◆ RECORDS PROVIDED:
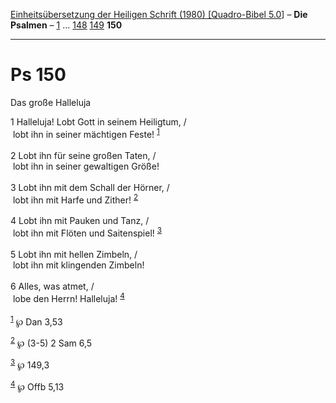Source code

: :PROPERTIES:
:ID:       59c8a2ff-6237-4922-a4be-5b7971bef965
:END:
<<navbar>>
[[../index.html][Einheitsübersetzung der Heiligen Schrift (1980)
[Quadro-Bibel 5.0]]] -- *Die Psalmen* -- [[file:Ps_1.html][1]] ...
[[file:Ps_148.html][148]] [[file:Ps_149.html][149]] *150*

--------------

* Ps 150
  :PROPERTIES:
  :CUSTOM_ID: ps-150
  :END:

<<verses>>

<<v1>>
**** Das große Halleluja
     :PROPERTIES:
     :CUSTOM_ID: das-große-halleluja
     :END:
1 Halleluja! Lobt Gott in seinem Heiligtum, /\\
 lobt ihn in seiner mächtigen Feste! ^{[[#fn1][1]]}\\
\\

<<v2>>
2 Lobt ihn für seine großen Taten, /\\
 lobt ihn in seiner gewaltigen Größe!\\
\\

<<v3>>
3 Lobt ihn mit dem Schall der Hörner, /\\
 lobt ihn mit Harfe und Zither! ^{[[#fn2][2]]}\\
\\

<<v4>>
4 Lobt ihn mit Pauken und Tanz, /\\
 lobt ihn mit Flöten und Saitenspiel! ^{[[#fn3][3]]}\\
\\

<<v5>>
5 Lobt ihn mit hellen Zimbeln, /\\
 lobt ihn mit klingenden Zimbeln!\\
\\

<<v6>>
6 Alles, was atmet, /\\
 lobe den Herrn! Halleluja! ^{[[#fn4][4]]}\\
\\

^{[[#fnm1][1]]} ℘ Dan 3,53

^{[[#fnm2][2]]} ℘ (3-5) 2 Sam 6,5

^{[[#fnm3][3]]} ℘ 149,3

^{[[#fnm4][4]]} ℘ Offb 5,13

◆ YOUR INSTRUCTIONS: Copy out all the entries exactly. Images stay out of the copy.

◆ RESPONSE BELOW:
Source code

: :PROPERTIES:
:ID:       59c8a2ff-6237-4922-a4be-5b7971bef965
:END:
<<navbar>>
[[../index.html][Einheitsübersetzung der Heiligen Schrift (1980)
[Quadro-Bibel 5.0]]] -- *Die Psalmen* -- [[file:Ps_1.html][1]] ...
[[file:Ps_148.html][148]] [[file:Ps_149.html][149]] *150*

--------------

* Ps 150
  :PROPERTIES:
  :CUSTOM_ID: ps-150
  :END:

<<verses>>

<<v1>>
**** Das große Halleluja
     :PROPERTIES:
     :CUSTOM_ID: das-große-halleluja
     :END:
1 Halleluja! Lobt Gott in seinem Heiligtum, /\\
 lobt ihn in seiner mächtigen Feste! ^{[[#fn1][1]]}\\
\\

<<v2>>
2 Lobt ihn für seine großen Taten, /\\
 lobt ihn in seiner gewaltigen Größe!\\
\\

<<v3>>
3 Lobt ihn mit dem Schall der Hörner, /\\
 lobt ihn mit Harfe und Zither! ^{[[#fn2][2]]}\\
\\

<<v4>>
4 Lobt ihn mit Pauken und Tanz, /\\
 lobt ihn mit Flöten und Saitenspiel! ^{[[#fn3][3]]}\\
\\

<<v5>>
5 Lobt ihn mit hellen Zimbeln, /\\
 lobt ihn mit klingenden Zimbeln!\\
\\

<<v6>>
6 Alles, was atmet, /\\
 lobe den Herrn! Halleluja! ^{[[#fn4][4]]}\\
\\

^{[[#fnm1][1]]} ℘ Dan 3,53

^{[[#fnm2][2]]} ℘ (3-5) 2 Sam 6,5

^{[[#fnm3][3]]} ℘ 149,3

^{[[#fnm4][4]]} ℘ Offb 5,13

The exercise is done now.